Provided information:
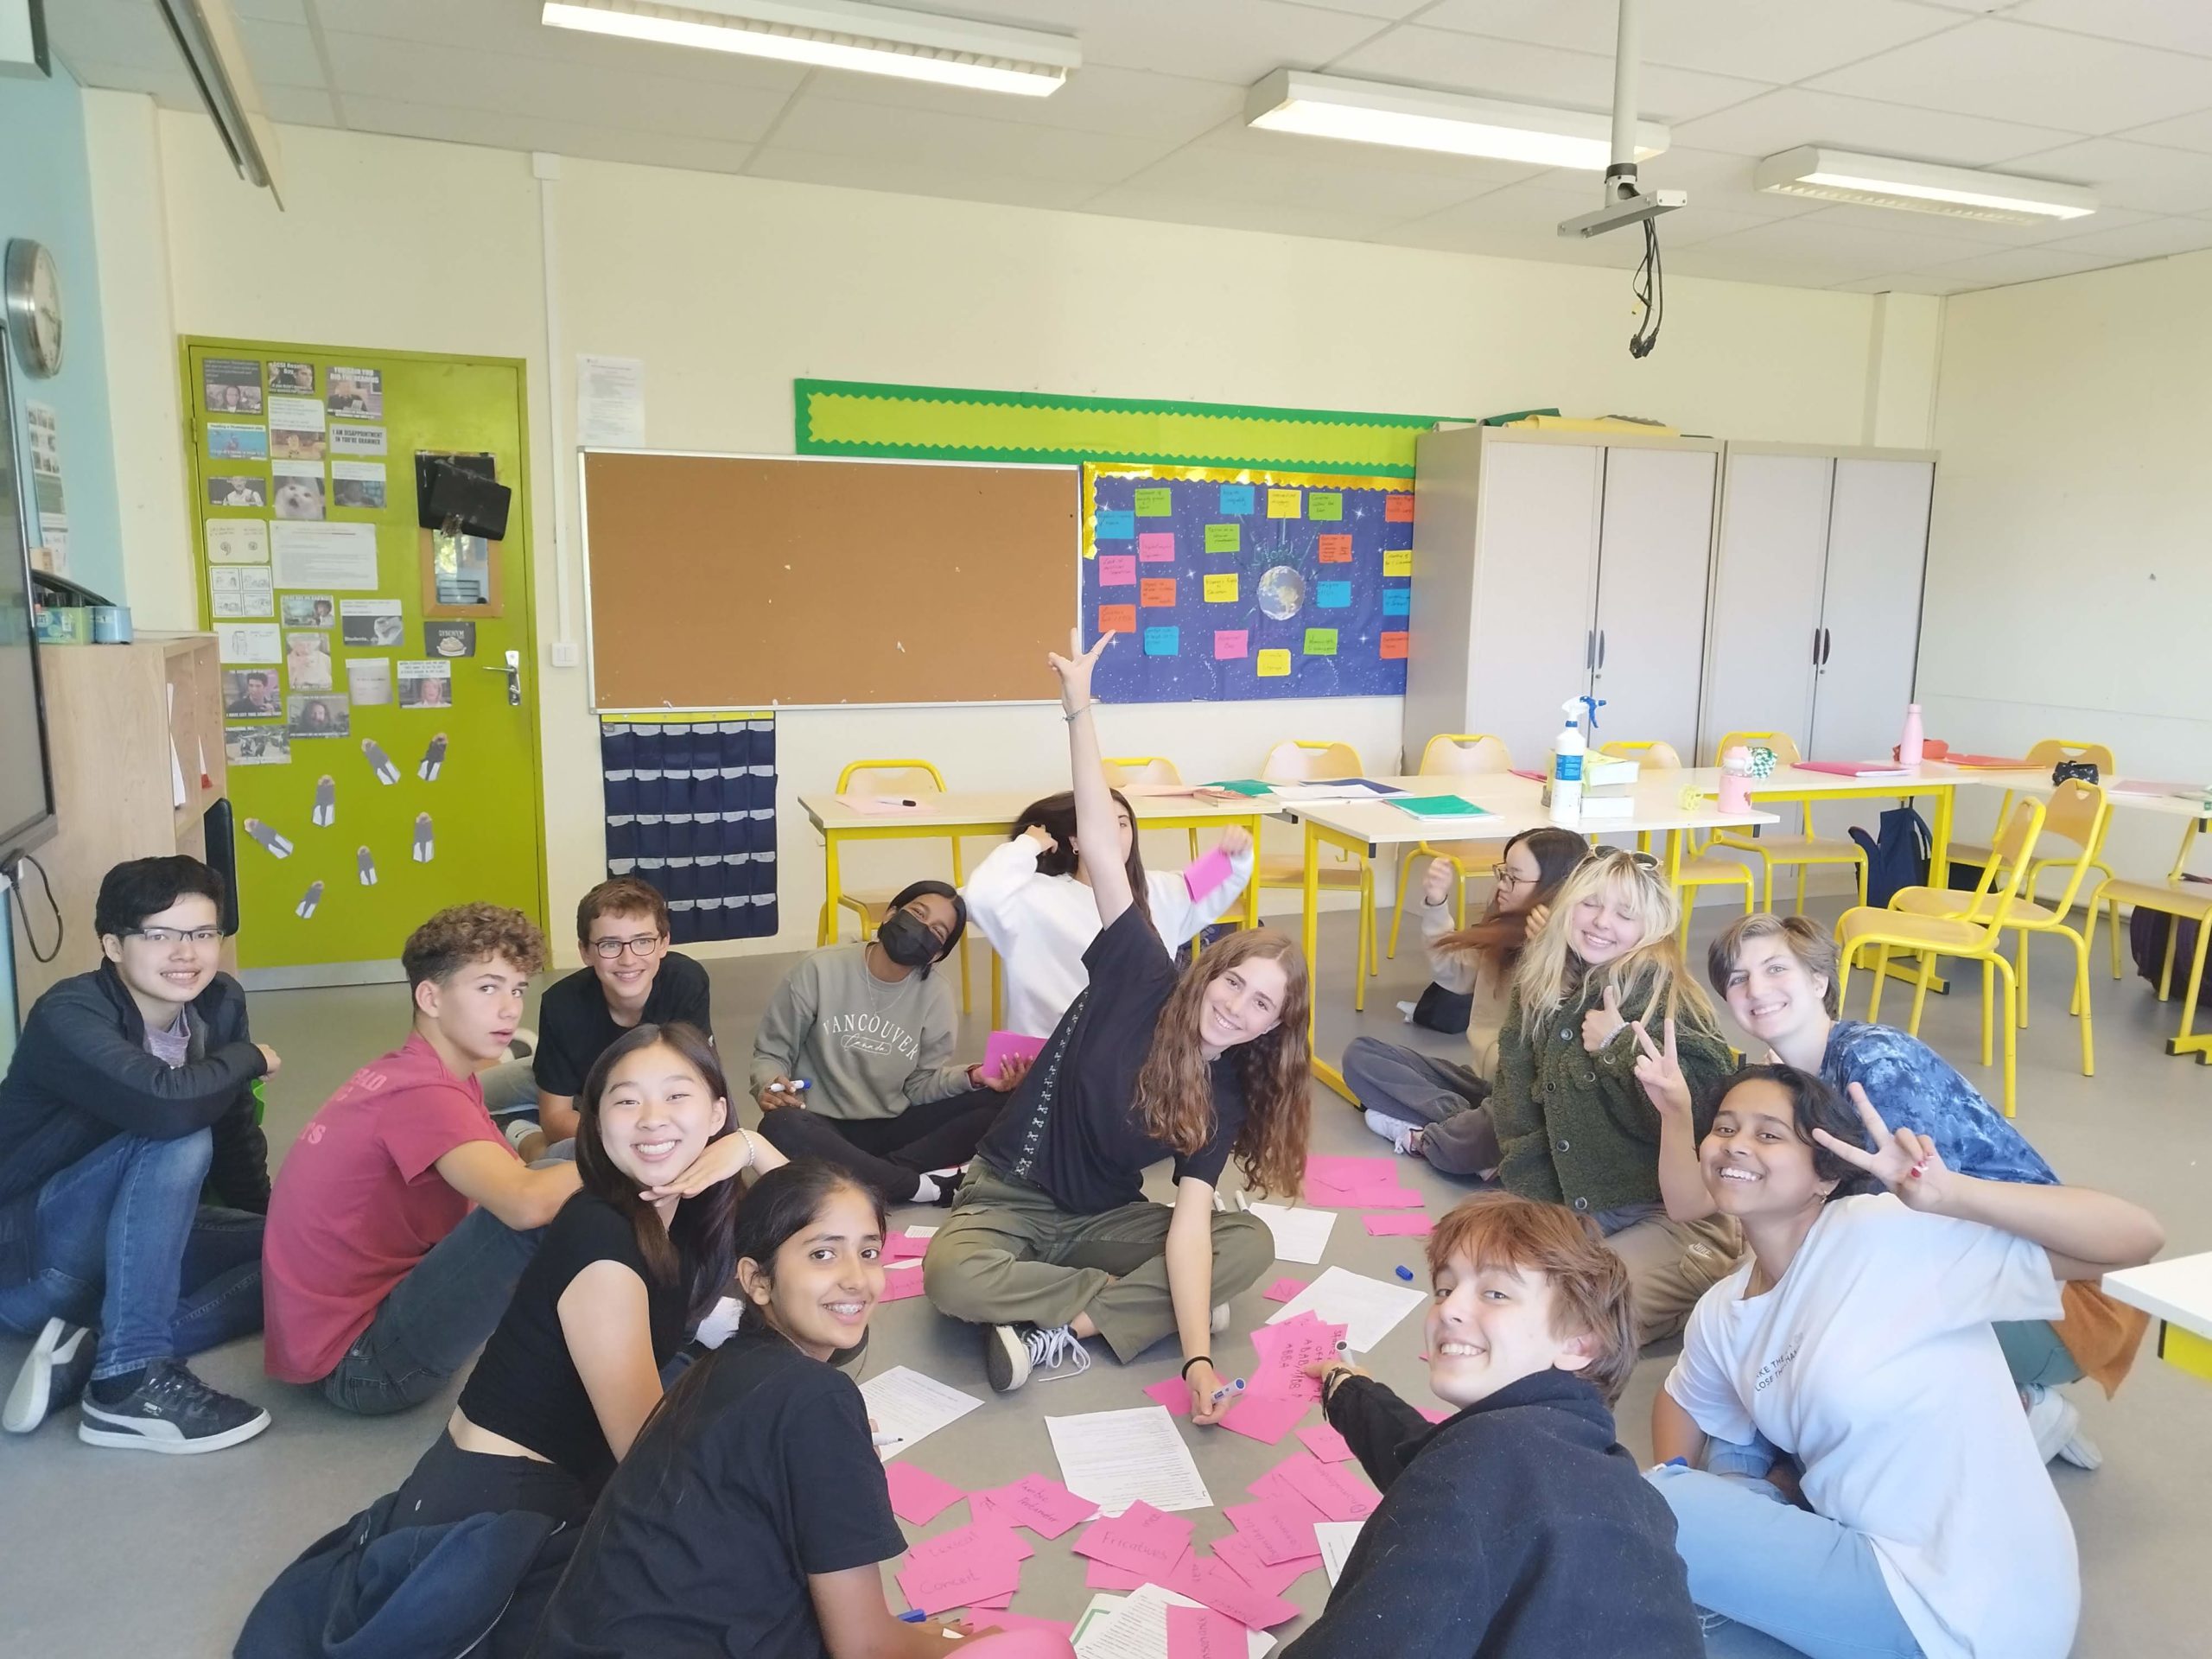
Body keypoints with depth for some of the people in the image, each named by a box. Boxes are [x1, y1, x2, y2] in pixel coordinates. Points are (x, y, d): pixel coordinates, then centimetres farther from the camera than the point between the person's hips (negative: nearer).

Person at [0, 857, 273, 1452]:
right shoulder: (69, 1016, -24)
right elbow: (167, 1104, -43)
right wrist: (248, 1060, -24)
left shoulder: (220, 1005, -4)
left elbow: (235, 1134, 8)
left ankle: (90, 1352, -14)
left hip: (127, 1247, 7)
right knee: (177, 1141, -31)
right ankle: (131, 1380, -28)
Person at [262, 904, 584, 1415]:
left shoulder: (412, 1071, 8)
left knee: (560, 1174, 12)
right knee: (558, 1197, -23)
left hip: (363, 1304, 10)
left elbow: (506, 1181, 5)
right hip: (358, 1365, -10)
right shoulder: (424, 1094, -21)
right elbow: (527, 1203, -36)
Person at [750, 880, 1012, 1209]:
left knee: (995, 1104, -18)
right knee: (779, 1128, -38)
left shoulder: (936, 995, -1)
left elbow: (920, 1085, -1)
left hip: (893, 1127, 3)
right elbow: (771, 1050, 0)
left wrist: (970, 1077, -20)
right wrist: (768, 1085, -22)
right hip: (823, 1126, -2)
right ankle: (925, 1186, -28)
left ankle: (874, 1177, -26)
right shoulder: (821, 969, -7)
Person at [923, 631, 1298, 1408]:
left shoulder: (1224, 1101, -10)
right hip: (1009, 1199, -2)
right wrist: (1079, 709, -26)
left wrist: (1198, 1360, -36)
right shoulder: (1141, 981, -15)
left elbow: (1190, 1222, -21)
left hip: (1105, 1219, 3)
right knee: (952, 1276, -36)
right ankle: (1138, 1301, -17)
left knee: (1252, 1242, -21)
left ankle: (1063, 1331, -25)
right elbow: (1101, 846, -21)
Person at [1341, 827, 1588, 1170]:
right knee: (1362, 1054, -3)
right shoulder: (1500, 931, 5)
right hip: (1482, 1079, 8)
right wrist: (1435, 905, 4)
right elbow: (1453, 972, 18)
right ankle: (1467, 1123, -16)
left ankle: (1421, 1137, -8)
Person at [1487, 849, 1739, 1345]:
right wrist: (1536, 1210, 2)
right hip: (1575, 1211, 6)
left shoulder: (1663, 993, -12)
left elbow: (1701, 1105, -22)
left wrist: (1619, 1044, -22)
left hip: (1671, 1214, -6)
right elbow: (1516, 1105, 7)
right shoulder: (1539, 990, 5)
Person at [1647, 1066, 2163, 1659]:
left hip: (1961, 1610, -7)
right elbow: (1682, 1402, 24)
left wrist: (1950, 1194, -37)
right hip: (1863, 1546, 7)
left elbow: (2138, 1237, -22)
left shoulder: (1884, 1236, -19)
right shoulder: (1721, 1312, 3)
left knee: (1652, 1519, -13)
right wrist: (1675, 1486, 2)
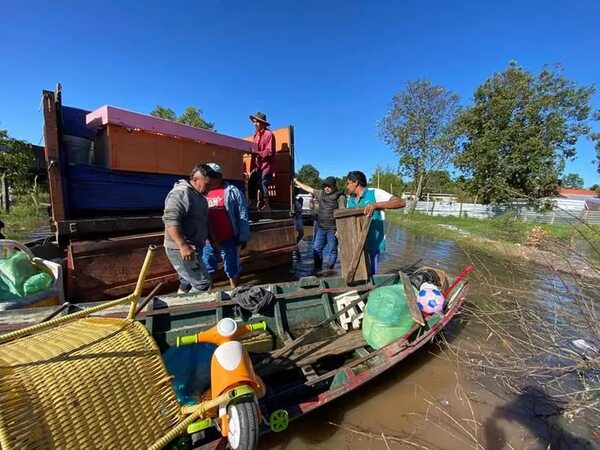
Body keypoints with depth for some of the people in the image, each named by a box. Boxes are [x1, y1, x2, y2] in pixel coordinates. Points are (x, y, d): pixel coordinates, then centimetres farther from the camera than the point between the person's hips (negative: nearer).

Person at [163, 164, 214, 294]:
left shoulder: (198, 195, 16)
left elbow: (202, 221, 26)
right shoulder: (181, 192, -16)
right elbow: (170, 219, -27)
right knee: (203, 283, -9)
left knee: (187, 283, 17)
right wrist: (183, 245, -32)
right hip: (181, 249, -10)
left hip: (192, 247, 10)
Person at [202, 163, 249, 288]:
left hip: (228, 239, -4)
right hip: (207, 240, 4)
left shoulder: (232, 191, -7)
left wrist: (243, 237, -8)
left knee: (232, 268, 12)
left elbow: (242, 215, -7)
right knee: (206, 269, 16)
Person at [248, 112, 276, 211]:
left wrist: (257, 154, -25)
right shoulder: (256, 134, 15)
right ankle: (253, 205, 17)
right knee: (252, 184, 7)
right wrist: (253, 166, 6)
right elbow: (256, 150, 16)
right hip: (257, 165, 8)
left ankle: (267, 206, -5)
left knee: (262, 184, -14)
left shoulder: (268, 134, -9)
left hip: (266, 165, -8)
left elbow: (270, 152, -14)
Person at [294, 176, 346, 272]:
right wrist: (296, 182, 26)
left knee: (332, 250, 4)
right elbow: (308, 188, 22)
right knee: (316, 249, 9)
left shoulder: (340, 196, -7)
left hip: (332, 229, -6)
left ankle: (329, 270, 15)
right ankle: (317, 269, 22)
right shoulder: (321, 193, 12)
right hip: (321, 228, 6)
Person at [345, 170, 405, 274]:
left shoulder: (375, 193, -9)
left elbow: (401, 202, -18)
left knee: (371, 274, 3)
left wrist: (376, 205, -31)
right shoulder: (350, 199, 10)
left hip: (372, 243, -5)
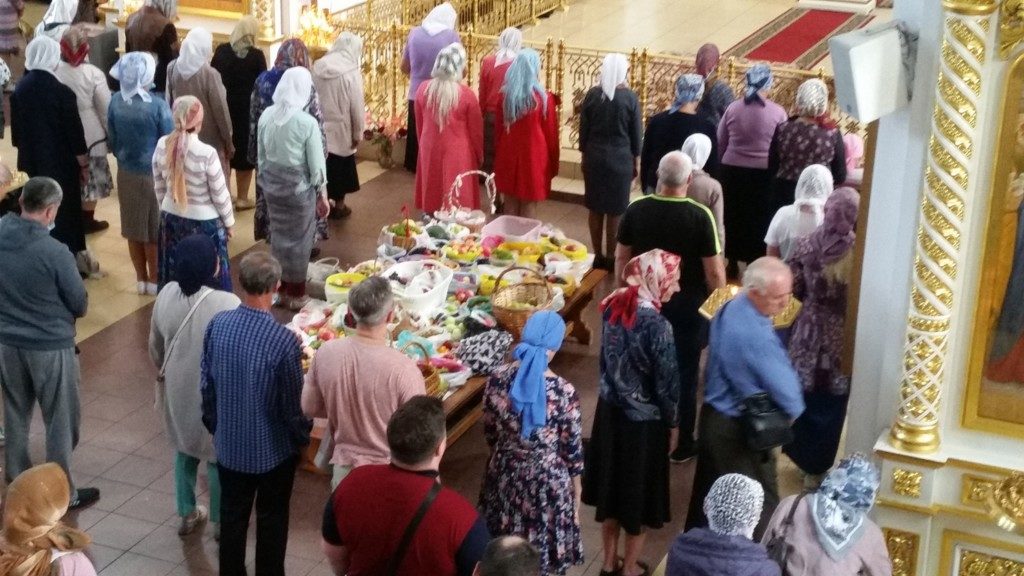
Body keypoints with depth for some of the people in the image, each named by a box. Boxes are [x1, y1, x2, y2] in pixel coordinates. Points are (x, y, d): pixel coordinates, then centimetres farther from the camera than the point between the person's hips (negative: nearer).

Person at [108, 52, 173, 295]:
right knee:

Task objective:
Rewrite all of the records above, replacing every occurrence of "Person at" with "Individual at" and leaving everything else unchanged. Leave the pictures out of your answer.

Answer space:
Body keypoints with depth for some of the people in the image, each named by a box. Boxes are [x1, y1, x2, y2] in pixel coordinates. Points are (x, y, d): pixel coordinates, then centimetres farther from the camera than the point between the person's hips (negative: nearer).

Individual at [0, 857, 273, 1452]:
right shoulder: (69, 1016, -24)
right elbow: (167, 1104, -43)
right wrist: (248, 1060, -24)
left shoulder: (220, 1005, -4)
left elbow: (235, 1134, 8)
left ankle: (90, 1352, -14)
left hip: (127, 1247, 7)
right knee: (177, 1141, -31)
right ankle: (131, 1380, -28)
Individual at [262, 904, 584, 1415]:
left shoulder: (412, 1071, 8)
left knee: (560, 1174, 12)
right knee: (558, 1197, -23)
left hip: (363, 1304, 10)
left elbow: (506, 1181, 5)
right hip: (358, 1365, -10)
right shoulder: (424, 1094, -21)
right elbow: (527, 1203, -36)
Individual at [750, 880, 1012, 1209]:
left knee: (995, 1104, -18)
right knee: (779, 1128, -38)
left shoulder: (936, 995, -1)
left elbow: (920, 1085, -1)
left hip: (893, 1127, 3)
right elbow: (771, 1050, 0)
left wrist: (970, 1077, -20)
right wrist: (768, 1085, -22)
right hip: (823, 1126, -2)
right ankle: (925, 1186, -28)
left ankle: (874, 1177, -26)
right shoulder: (821, 969, -7)
Individual at [923, 631, 1298, 1408]:
left shoulder: (1224, 1101, -10)
right hip: (1009, 1199, -2)
right wrist: (1079, 709, -26)
left wrist: (1198, 1360, -36)
right shoulder: (1141, 981, -15)
left elbow: (1190, 1222, -21)
left hip: (1105, 1219, 3)
right knee: (952, 1276, -36)
right ankle: (1138, 1301, -17)
left knee: (1252, 1242, -21)
left ankle: (1063, 1331, -25)
right elbow: (1101, 846, -21)
Individual at [1341, 827, 1588, 1170]:
right knee: (1362, 1054, -3)
right shoulder: (1500, 931, 5)
right hip: (1482, 1079, 8)
right wrist: (1435, 905, 4)
right elbow: (1453, 972, 18)
right ankle: (1467, 1123, -16)
left ankle: (1421, 1137, -8)
Individual at [1487, 849, 1739, 1345]:
right wrist: (1536, 1210, 2)
right hip: (1575, 1211, 6)
left shoulder: (1663, 993, -12)
left elbow: (1701, 1105, -22)
left wrist: (1619, 1044, -22)
left hip: (1671, 1214, -6)
right elbow: (1516, 1105, 7)
right shoulder: (1539, 990, 5)
Individual at [1647, 1066, 2163, 1659]:
left hip: (1961, 1610, -7)
right elbow: (1682, 1402, 24)
left wrist: (1950, 1194, -37)
right hip: (1863, 1546, 7)
left elbow: (2138, 1237, -22)
left shoulder: (1884, 1236, -19)
right shoulder: (1721, 1312, 3)
left knee: (1652, 1519, -13)
right wrist: (1675, 1486, 2)
Body keypoints with depth for some of the people in the image, each named by a box. Boxes are [x1, y1, x2, y2] in pixel coordinates. Points are (x, y, d): pixel coordinates, then centimetres farther from the camera than the point between the person's hips (negative: nearer).

Individual at [163, 164, 214, 294]:
left shoulder: (198, 195, 16)
left elbow: (202, 221, 26)
right shoulder: (181, 192, -16)
right elbow: (170, 219, -27)
right knee: (203, 283, -9)
left knee: (187, 283, 17)
right wrist: (183, 245, -32)
right hip: (181, 249, -10)
left hip: (192, 247, 10)
Individual at [202, 163, 249, 288]:
left hip: (228, 239, -4)
right hip: (207, 240, 4)
left shoulder: (232, 191, -7)
left wrist: (243, 237, -8)
left knee: (232, 268, 12)
left elbow: (242, 215, -7)
right knee: (206, 269, 16)
Individual at [248, 112, 276, 211]:
left wrist: (257, 154, -25)
right shoulder: (256, 134, 15)
right ankle: (253, 205, 17)
right knee: (252, 184, 7)
right wrist: (253, 166, 6)
right elbow: (256, 150, 16)
right hip: (257, 165, 8)
left ankle: (267, 206, -5)
left knee: (262, 184, -14)
left shoulder: (268, 134, -9)
left hip: (266, 165, -8)
left elbow: (270, 152, -14)
Individual at [294, 176, 346, 272]:
right wrist: (296, 182, 26)
left knee: (332, 250, 4)
right elbow: (308, 188, 22)
right knee: (316, 249, 9)
left shoulder: (340, 196, -7)
left hip: (332, 229, -6)
left ankle: (329, 270, 15)
right ankle: (317, 269, 22)
right shoulder: (321, 193, 12)
right hip: (321, 228, 6)
Individual at [345, 170, 405, 274]:
left shoulder: (375, 193, -9)
left elbow: (401, 202, -18)
left knee: (371, 274, 3)
left wrist: (376, 205, -31)
right shoulder: (350, 199, 10)
left hip: (372, 243, -5)
Body keypoints with depth for some of the people in the image, each named by a box. Boxes are [x1, y1, x2, y2] in pixel coordinates. Points are (x, y, d): pixel coordinates, then centimetres farther from the camera than the point between the person's hips (negative: nearer).

Individual at [108, 52, 173, 295]:
right knee:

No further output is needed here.